Sure but not anywhere remotely near clearing the bar to simply calling that “rel...

Waterluvian · on Sept 21, 2022

When I think “reliability” I think “does it perform the act consistently?”

Consistently slow is still reliability.

somat · on Sept 21, 2022

It is not reliably running the machine but reliably getting the machine.

Like the article said, The promise of the cloud is that you can easily get machines when you need them the cloud that sometimes does not get you that machine(or does not get you that machine in time) is a less reliable cloud than the one that does.

rco8786 · on Sept 21, 2022

It’s still performance. If this was “AWE failed to deliver the new machines and GCP delivered”, sure, reliability. But this isn’t that.

The race car that finishes first is not “more reliable” than the one in 10th. They are equally as reliable, having both finished the race. The first place car is simply faster at the task.

somat · on Sept 22, 2022

The one in first can more reliably win races however.

rco8786 · on Sept 22, 2022

You cannot infer that based on the results of the race...that's literally the entire point I am making. The 1st place car might blow up in the next race, the 10th place car might finish 10th place for the next 100 races.

If the article were measuring HTTP response times and found that AWS's average response time was 50ms and GCP's was 200ms, and both returned 200s for every single request in the test, would you say AWS is more reliable than GCP based on that? Of course not, it's asinine.

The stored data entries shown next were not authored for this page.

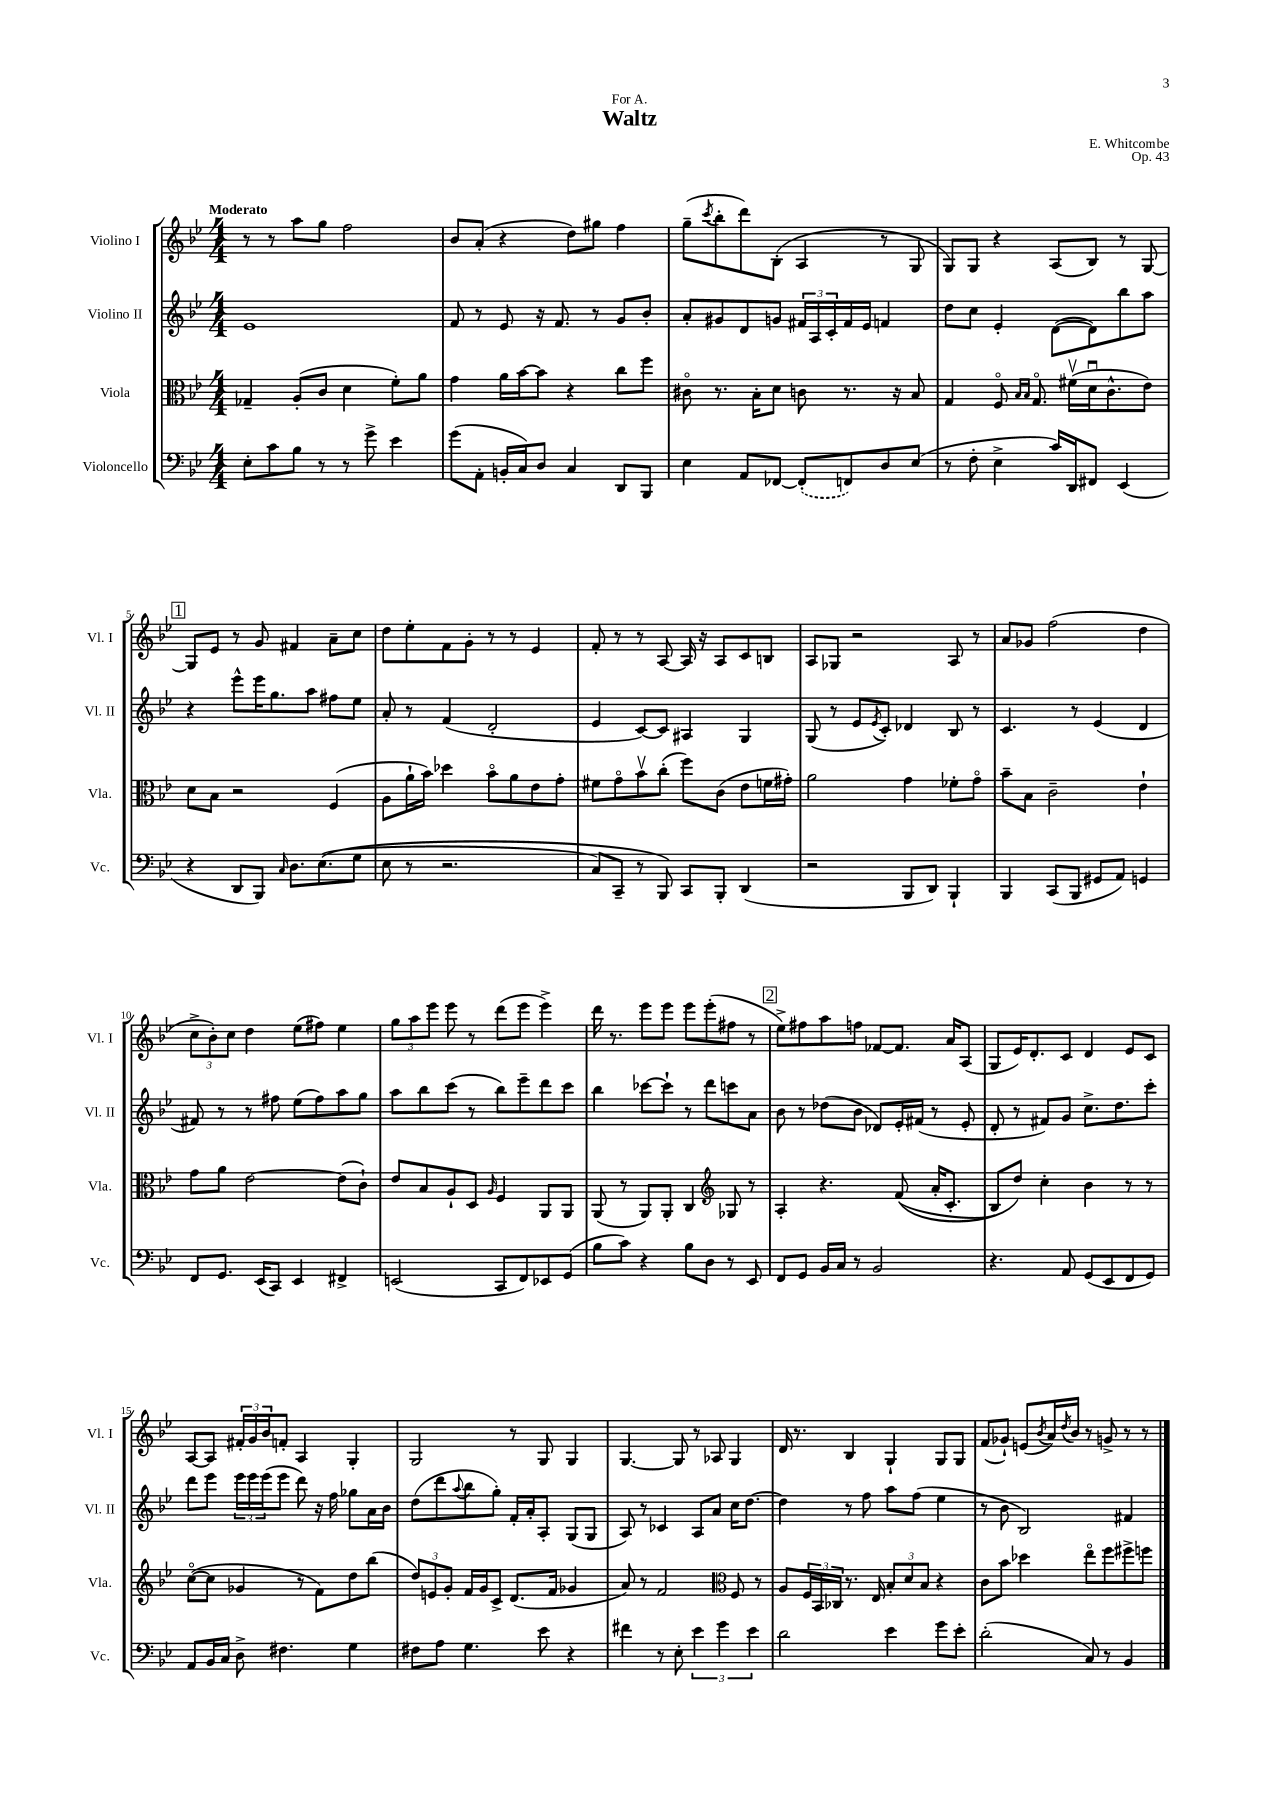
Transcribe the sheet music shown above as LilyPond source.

\header { title = "Waltz" composer = "E. Whitcombe" dedication = "For A." opus = "Op. 43" }
<<
\new StaffGroup <<
\new Staff = "s0" \with { instrumentName = "Violino I" shortInstrumentName = "Vl. I" } {
    \clef treble \key bes \major \numericTimeSignature \time 4/4 \tempo "Moderato"
    r8 r8 a''8 g''8 f''2 |
    bes'8 a'8-.( r4 d''8) gis''8 f''4 |
    g''8--( \acciaccatura { c'''8 } bes''8-. d'''8) bes8-.( a4 r8 g8 |
    g8) g8 r4 a8( bes8) r8 g8~ |
    \mark \markup { \box "1" } g8 ees'8 r8 g'8 fis'4 a'8-- c''8 |
    d''8 ees''8-. f'8 g'8-. r8 r8 ees'4 |
    f'8-. r8 r8 a8~ a16 r16 a8 c'8 b8 |
    a8 ges8 r2 a8 r8 |
    a'8 ges'8 f''2( d''4 |
    \tuplet 3/2 { c''8-> bes'8-.) c''8 } d''4 ees''8( fis''8) ees''4 |
    \tuplet 3/2 { g''8 a''8 ees'''8 } ees'''8 r8 d'''8( ees'''8 ees'''4->) |
    d'''16 r8. ees'''8 ees'''8 ees'''8 ees'''8-.( fis''8 r8 |
    \mark \markup { \box "2" } ees''8->) fis''8 a''8 f''8 fes'8~ fes'8. a'16 a8( |
    g8 ees'16) d'8.-. c'8 d'4 ees'8 c'8 |
    a8~ a8 \tuplet 3/2 { fis'16-. g'16 bes'16 } f'8-. a4 g4-. |
    g2 r8 g8 g4 |
    g4.~ g8 r8 aes8 g4 |
    d'16 r8. bes4 g4-! g8 g8 |
    f'8( ges'8-!) e'8( \acciaccatura { bes'8 } a'16) \acciaccatura { d''8 } bes'16 r8 g'8-> r8 r8 \bar "|." |
}
\new Staff = "s1" \with { instrumentName = "Violino II" shortInstrumentName = "Vl. II" } {
    \clef treble \key bes \major \numericTimeSignature \time 4/4
    ees'1 |
    f'8 r8 ees'8 r16 f'8. r8 g'8 bes'8-. |
    a'8-. gis'8 d'8 g'8 \tuplet 3/2 { fis'16 a16 c'16-. } fis'16 ees'16 f'4 |
    d''8 c''8 ees'4-. d'8~( d'8) bes''8 a''8 |
    \mark \markup { \box "1" } r4 ees'''8-^ ees'''16 g''8. a''8 fis''8 ees''8 |
    a'8-. r8 f'4( d'2-. |
    ees'4 c'8~) c'8 ais4 g4 |
    g8( r8 ees'8 \acciaccatura { ees'8 } c'8-.) des'4 bes8 r8 |
    c'4. r8 ees'4( d'4 |
    fis'8) r8 r8 fis''8 ees''8( fis''8) a''8 g''8 |
    a''8 bes''8 c'''8( r8 bes''8) ees'''8-- d'''8 c'''8 |
    bes''4 ces'''8~ ces'''8-! r8 d'''8 c'''8 a'8 |
    \mark \markup { \box "2" } bes'8 r8 des''8( bes'8 des'8) ees'16-. fis'16( r8 ees'8-. |
    d'8-. r8 fis'8) g'8 c''8.-> d''8. c'''8-. |
    d'''8 ees'''8 \tuplet 3/2 { ees'''16 ees'''16 ees'''16( } ees'''8 d'''8) r16 f''16 ges''8 a'16 bes'16 |
    d''8( d'''8 \appoggiatura { a''8 } bes''8 g''8-.) f'16-. a'16-. a8-. g8( g8 |
    a8) r8 ces'4 a8 a'8 c''16 d''8.~ |
    d''4 r8 f''8 a''8 f''8( ees''4 |
    r8 bes'8 bes2) fis'4 \bar "|." |
}
\new Staff = "s2" \with { instrumentName = "Viola" shortInstrumentName = "Vla." } {
    \clef alto \key bes \major \numericTimeSignature \time 4/4
    ges4-- a8-.( c'8 d'4 f'8-.) a'8 |
    g'4 a'16 bes'16~ bes'8 r4 c''8 f''8 |
    cis'8\flageolet r8. bes16-. d'8 c'8 r8. r16 bes8 |
    g4 f8\flageolet \grace { bes16 bes16 } g8.\flageolet fis'16\upbow( d'16\downbow c'8.-^ ees'8) |
    \mark \markup { \box "1" } d'8 bes8 r2 f4( |
    a8 a'16-! bes'16) des''4 bes'8\flageolet a'8 ees'8 g'8-. |
    fis'8 g'8\flageolet bes'8\upbow c''8-.( f''8) c'8( ees'8 f'16 gis'16-.) |
    a'2 g'4 fes'8-. g'8\flageolet |
    bes'8-- bes8 c'2-- ees'4-! |
    g'8 a'8 ees'2~ ees'8( c'8-!) |
    ees'8 bes8 a8-! d8 \grace { a16 } f4 a,8 a,8 |
    a,8( r8 a,8) a,8-. c4 \clef treble ges8 r8 |
    \mark \markup { \box "2" } a4-. r4. f'8(\( a'16-. c'8.-. |
    bes8) d''8\) c''4-. bes'4 r8 r8 |
    c''8~\flageolet( c''8 ges'4 r8 f'8) d''8 bes''8( |
    \tuplet 3/2 { d''8) e'8 g'8-. } f'16 g'16 c'8-> d'8.( f'16 ges'4 |
    a'8) r8 f'2 \clef alto f8 r8 |
    a8 \tuplet 3/2 { f16 bes,16 ces16 } r8. ees16 \tuplet 3/2 { bes8-. d'8 bes8 } r4 |
    c'8 bes'8 des''4 ees''8\flageolet f''8 fis''8-> f''8 \bar "|." |
}
\new Staff = "s3" \with { instrumentName = "Violoncello" shortInstrumentName = "Vc." } {
    \clef bass \key bes \major \numericTimeSignature \time 4/4
    ees8-. c'8 bes8 r8 r8 g'8-> ees'4 |
    g'8( a,8-. b,16-. c16) d8 c4 d,8 bes,,8 |
    ees4 a,8 fes,8~ \once \slurDashed fes,8-.( f,8) d8 ees8( |
    r8 f8-. ees4-> c'16) d,16 fis,8 ees,4( |
    \mark \markup { \box "1" } r4 d,8 bes,,8) \grace { c16 } d8. ees8.(\( g8 |
    ees8 r8 r2. |
    c8) c,8-- r8 bes,,8\) c,8 bes,,8-. d,4( |
    r2 bes,,8 d,8) bes,,4-! |
    bes,,4 c,8( bes,,8 gis,8 a,8) g,4 |
    f,8 g,8. ees,16( c,8) ees,4 fis,4-> |
    e,2( c,8 f,8) ees,8 g,8( |
    bes8 c'8) r4 bes8 d8 r8 ees,8 |
    \mark \markup { \box "2" } f,8 g,8 bes,16 c16 r8 bes,2 |
    r4. a,8 g,8( ees,8 f,8 g,8) |
    a,8 bes,16 c16 d8-> fis4. g4 |
    fis8 a8 g4. ees'8 r4 |
    fis'4 r8 ees8-. \tuplet 3/2 { ees'4 g'4 ees'4 } |
    d'2 ees'4 g'8 ees'8-. |
    d'2-.( c8) r8 bes,4 \bar "|." |
}
>>
>>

onphonenow · on Sept 22, 2022

If you want that promise you can reserve capacity in various ways. Google has reservations. Folks use this for DR, your org can get a pool of shared ones going if you are going to have various teams leaning on GPU etc.

The promise of the cloud is that you can flexibly spin up machines if available, and easily spin down, no long term contracts or CapEx etc. They are all pretty clear that there are capacity limits under the hood (and your account likely has various limits on it as a result).

VWWHFSfQ · on Sept 21, 2022

I would still call it "reliability".

If the instance takes too long to launch then it doesn't matter if it's "reliable" once it's running. It took too long to even get started.

rco8786 · on Sept 21, 2022

Why would you not call it “startup performance”.

Calling this reliability is like saying a Ford is more reliable than a Chevy because the Ford has a better throttle response.

endisneigh · on Sept 21, 2022

that's not what reliability means

VWWHFSfQ · on Sept 21, 2022

> that's not what reliability means

What is your definition of reliability?

endisneigh · on Sept 21, 2022

unfortunately cloud computing and marketing have conflated reliability, availability and fault tolerance so it's hard to give you a definition everyone would agree to, but in general I'd say reliability is referring to your ability to use the system without errors or significant decreases in throughput, such that it's not usable for the stated purpose.

in other words, reliability is that it does what you expect it to. GCP does not have any particular guarantees around being able to spin up VMs fast, so its inability to do so wouldn't make it unreliable. it would be like me saying that you're unreliable for not doing something when you never said you were going to.

if this were comparing Lambda vs Cloud Functions, who both have stated SLAs around cold start times, and there were significant discrepancies, sure.

pas · on Sept 21, 2022

true, the grammar and semantics work out, but since reliability needs a target usually it's a serious design flaw to rely on something that never demonstrably worked like your reliability target assumes.

so that's why in engineering it's not really used as such. (as far as I understand at least.)